Items stored from a collection:
"""

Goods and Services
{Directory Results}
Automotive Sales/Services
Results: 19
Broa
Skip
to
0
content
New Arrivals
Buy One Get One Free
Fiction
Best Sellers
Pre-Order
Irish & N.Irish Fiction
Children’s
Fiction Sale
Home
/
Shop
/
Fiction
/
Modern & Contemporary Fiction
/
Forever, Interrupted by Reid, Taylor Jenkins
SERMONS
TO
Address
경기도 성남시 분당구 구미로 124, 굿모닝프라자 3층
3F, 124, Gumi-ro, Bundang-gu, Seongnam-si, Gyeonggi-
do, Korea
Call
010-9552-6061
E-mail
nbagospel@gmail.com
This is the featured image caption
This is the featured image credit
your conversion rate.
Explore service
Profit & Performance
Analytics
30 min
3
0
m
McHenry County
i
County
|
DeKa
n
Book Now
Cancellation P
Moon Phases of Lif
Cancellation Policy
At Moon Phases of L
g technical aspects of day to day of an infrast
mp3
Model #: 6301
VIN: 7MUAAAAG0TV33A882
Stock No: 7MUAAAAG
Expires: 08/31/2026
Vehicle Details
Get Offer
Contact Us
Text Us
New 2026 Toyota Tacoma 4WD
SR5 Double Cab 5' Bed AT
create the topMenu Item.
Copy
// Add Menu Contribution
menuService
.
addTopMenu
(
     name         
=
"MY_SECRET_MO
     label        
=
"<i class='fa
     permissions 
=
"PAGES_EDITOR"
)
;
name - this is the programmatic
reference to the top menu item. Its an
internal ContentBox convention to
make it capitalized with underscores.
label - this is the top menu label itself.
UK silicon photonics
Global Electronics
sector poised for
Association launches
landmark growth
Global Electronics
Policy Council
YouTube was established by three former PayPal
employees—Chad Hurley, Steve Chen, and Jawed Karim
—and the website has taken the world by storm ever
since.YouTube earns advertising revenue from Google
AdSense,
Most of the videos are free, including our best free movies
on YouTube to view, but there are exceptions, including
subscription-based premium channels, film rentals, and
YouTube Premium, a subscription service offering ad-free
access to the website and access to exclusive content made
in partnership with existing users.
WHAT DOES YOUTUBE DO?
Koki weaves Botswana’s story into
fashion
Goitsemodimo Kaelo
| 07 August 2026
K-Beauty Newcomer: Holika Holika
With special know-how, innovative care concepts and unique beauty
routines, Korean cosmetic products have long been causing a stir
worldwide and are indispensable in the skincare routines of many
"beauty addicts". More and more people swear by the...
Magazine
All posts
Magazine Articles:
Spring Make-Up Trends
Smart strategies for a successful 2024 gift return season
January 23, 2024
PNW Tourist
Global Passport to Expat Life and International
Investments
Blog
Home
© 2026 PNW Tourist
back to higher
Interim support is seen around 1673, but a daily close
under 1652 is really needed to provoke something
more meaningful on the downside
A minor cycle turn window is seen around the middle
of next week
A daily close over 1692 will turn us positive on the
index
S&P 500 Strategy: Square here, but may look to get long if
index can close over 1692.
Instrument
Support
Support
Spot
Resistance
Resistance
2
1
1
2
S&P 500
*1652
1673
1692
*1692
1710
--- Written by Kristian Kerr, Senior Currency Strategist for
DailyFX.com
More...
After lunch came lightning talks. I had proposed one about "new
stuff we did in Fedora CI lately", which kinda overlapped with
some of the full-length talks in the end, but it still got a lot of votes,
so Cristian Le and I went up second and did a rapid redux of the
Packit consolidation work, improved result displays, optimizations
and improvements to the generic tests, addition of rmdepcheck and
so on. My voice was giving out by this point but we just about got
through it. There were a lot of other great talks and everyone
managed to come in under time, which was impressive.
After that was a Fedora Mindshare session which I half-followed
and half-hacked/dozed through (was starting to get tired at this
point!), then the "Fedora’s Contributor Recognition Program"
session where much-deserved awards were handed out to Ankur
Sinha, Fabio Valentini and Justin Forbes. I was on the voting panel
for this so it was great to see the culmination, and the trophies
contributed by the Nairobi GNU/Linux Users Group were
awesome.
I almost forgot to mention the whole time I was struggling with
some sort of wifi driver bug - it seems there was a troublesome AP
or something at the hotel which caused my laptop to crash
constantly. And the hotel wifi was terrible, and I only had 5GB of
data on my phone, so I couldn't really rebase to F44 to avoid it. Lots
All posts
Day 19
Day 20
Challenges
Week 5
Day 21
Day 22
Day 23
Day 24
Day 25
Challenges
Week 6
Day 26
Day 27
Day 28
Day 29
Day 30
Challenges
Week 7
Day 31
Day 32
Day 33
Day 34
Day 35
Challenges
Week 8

"""

TASK STATEMENT - Please set down every line of all the entries above, word for word and in the same order.

SOLUTION FOR THIS EXERCISE -
Goods and Services
{Directory Results}
Automotive Sales/Services
Results: 19
Broa
Skip
to
0
content
New Arrivals
Buy One Get One Free
Fiction
Best Sellers
Pre-Order
Irish & N.Irish Fiction
Children’s
Fiction Sale
Home
/
Shop
/
Fiction
/
Modern & Contemporary Fiction
/
Forever, Interrupted by Reid, Taylor Jenkins
SERMONS
TO
Address
경기도 성남시 분당구 구미로 124, 굿모닝프라자 3층
3F, 124, Gumi-ro, Bundang-gu, Seongnam-si, Gyeonggi-
do, Korea
Call
010-9552-6061
E-mail
nbagospel@gmail.com
This is the featured image caption
This is the featured image credit
your conversion rate.
Explore service
Profit & Performance
Analytics
30 min
3
0
m
McHenry County
i
County
|
DeKa
n
Book Now
Cancellation P
Moon Phases of Lif
Cancellation Policy
At Moon Phases of L
g technical aspects of day to day of an infrast
mp3
Model #: 6301
VIN: 7MUAAAAG0TV33A882
Stock No: 7MUAAAAG
Expires: 08/31/2026
Vehicle Details
Get Offer
Contact Us
Text Us
New 2026 Toyota Tacoma 4WD
SR5 Double Cab 5' Bed AT
create the topMenu Item.
Copy
// Add Menu Contribution
menuService
.
addTopMenu
(
     name         
=
"MY_SECRET_MO
     label        
=
"<i class='fa
     permissions 
=
"PAGES_EDITOR"
)
;
name - this is the programmatic
reference to the top menu item. Its an
internal ContentBox convention to
make it capitalized with underscores.
label - this is the top menu label itself.
UK silicon photonics
Global Electronics
sector poised for
Association launches
landmark growth
Global Electronics
Policy Council
YouTube was established by three former PayPal
employees—Chad Hurley, Steve Chen, and Jawed Karim
—and the website has taken the world by storm ever
since.YouTube earns advertising revenue from Google
AdSense,
Most of the videos are free, including our best free movies
on YouTube to view, but there are exceptions, including
subscription-based premium channels, film rentals, and
YouTube Premium, a subscription service offering ad-free
access to the website and access to exclusive content made
in partnership with existing users.
WHAT DOES YOUTUBE DO?
Koki weaves Botswana’s story into
fashion
Goitsemodimo Kaelo
| 07 August 2026
K-Beauty Newcomer: Holika Holika
With special know-how, innovative care concepts and unique beauty
routines, Korean cosmetic products have long been causing a stir
worldwide and are indispensable in the skincare routines of many
"beauty addicts". More and more people swear by the...
Magazine
All posts
Magazine Articles:
Spring Make-Up Trends
Smart strategies for a successful 2024 gift return season
January 23, 2024
PNW Tourist
Global Passport to Expat Life and International
Investments
Blog
Home
© 2026 PNW Tourist
back to higher
Interim support is seen around 1673, but a daily close
under 1652 is really needed to provoke something
more meaningful on the downside
A minor cycle turn window is seen around the middle
of next week
A daily close over 1692 will turn us positive on the
index
S&P 500 Strategy: Square here, but may look to get long if
index can close over 1692.
Instrument
Support
Support
Spot
Resistance
Resistance
2
1
1
2
S&P 500
*1652
1673
1692
*1692
1710
--- Written by Kristian Kerr, Senior Currency Strategist for
DailyFX.com
More...
After lunch came lightning talks. I had proposed one about "new
stuff we did in Fedora CI lately", which kinda overlapped with
some of the full-length talks in the end, but it still got a lot of votes,
so Cristian Le and I went up second and did a rapid redux of the
Packit consolidation work, improved result displays, optimizations
and improvements to the generic tests, addition of rmdepcheck and
so on. My voice was giving out by this point but we just about got
through it. There were a lot of other great talks and everyone
managed to come in under time, which was impressive.
After that was a Fedora Mindshare session which I half-followed
and half-hacked/dozed through (was starting to get tired at this
point!), then the "Fedora’s Contributor Recognition Program"
session where much-deserved awards were handed out to Ankur
Sinha, Fabio Valentini and Justin Forbes. I was on the voting panel
for this so it was great to see the culmination, and the trophies
contributed by the Nairobi GNU/Linux Users Group were
awesome.
I almost forgot to mention the whole time I was struggling with
some sort of wifi driver bug - it seems there was a troublesome AP
or something at the hotel which caused my laptop to crash
constantly. And the hotel wifi was terrible, and I only had 5GB of
data on my phone, so I couldn't really rebase to F44 to avoid it. Lots
All posts
Day 19
Day 20
Challenges
Week 5
Day 21
Day 22
Day 23
Day 24
Day 25
Challenges
Week 6
Day 26
Day 27
Day 28
Day 29
Day 30
Challenges
Week 7
Day 31
Day 32
Day 33
Day 34
Day 35
Challenges
Week 8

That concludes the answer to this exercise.